Sadie glanced fondly at the last picture of Harold which she'd had framed. She had no idea if she’d really heard him or just thought of what he might say. What mattered was that she had broken out of the terrible prison of loneliness of the past few days. She gave his cardigan a fond hug and headed for the shower.
Over the next few days, Sadie tidied up and began to answer the condolence cards, talking to Harold as she wrote.

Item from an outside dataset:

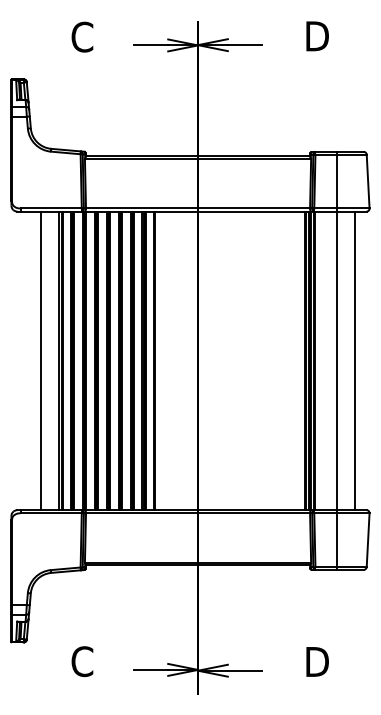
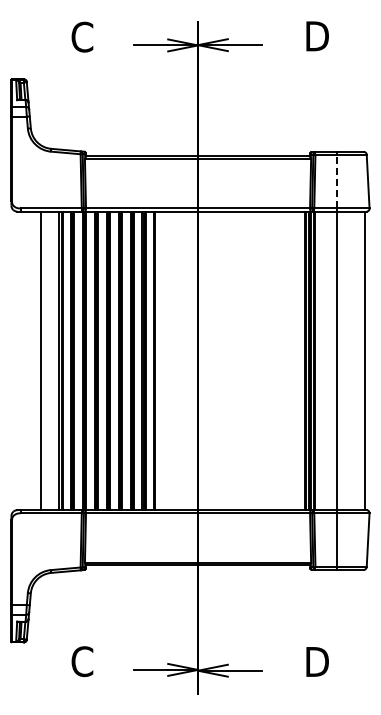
line at (336, 181): solid -> dashed
line at (354, 360) position: (354, 360) -> (364, 360)
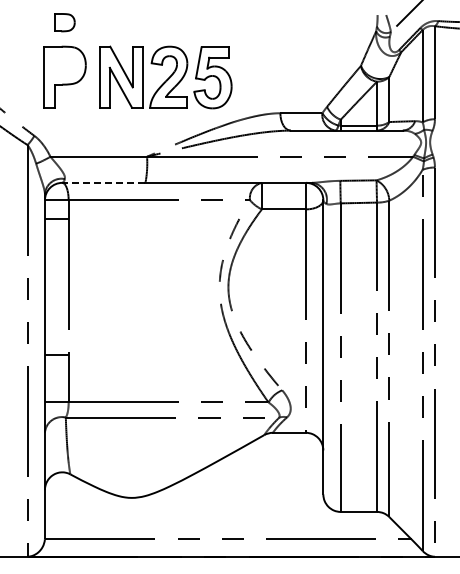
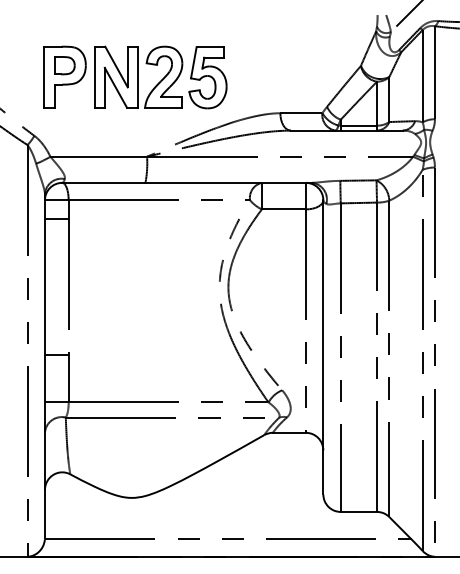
part at (64, 22) position: (64, 22) -> (64, 65)
part at (165, 77) position: (165, 77) -> (160, 77)
line at (103, 182): dashed -> solid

“Here’s a card from that Ms. Brackman at the bank. I never thought she could crack a smile, but she says she misses your jokes whenever you went into the bank. Maybe your jokes there weren’t as corny as at home. Now who is this? “Dear Mr. Harold, I am doing my homework like u said, I miss u, Nico.” Must be one of the children from the youth center.”
Harold had volunteered for several organizations after he retired, sometimes to Sadie’s great annoyance.
“We are supposed to be taking it easy at our age,” she said. Harold had looked surprised.
“I’ll sleep long enough when I'm dead, but I'm not there yet. Might as well be useful while I can.”
“Except you are dead now, love. I suppose I might as well be useful too while I can,” Sadie said out loud, putting stamps on the envelope of another reply, and wiping a tear at the same time. She had just picked up her pen when there was a knock at the door. Sadie kept the chain on and opened it cautiously.
“Yes?”
A tall young man was standing in the gloomy passage. It took Sadie a moment to recognize the pale, sweaty stranger from the pavement. He smiled.
“I understand you were my guardian angel the other day when I passed out. I just wanted to thank you. I have diabetes and I usually manage it well, but the other day, things got out of control. It might have ended really badly if you hadn’t called for help when you did.”
Sadie smiled.
“I’m glad you’re feeling better. You really must thank Harold, but that’s a long story for another day. Would you like a cup of tea? Come on in.”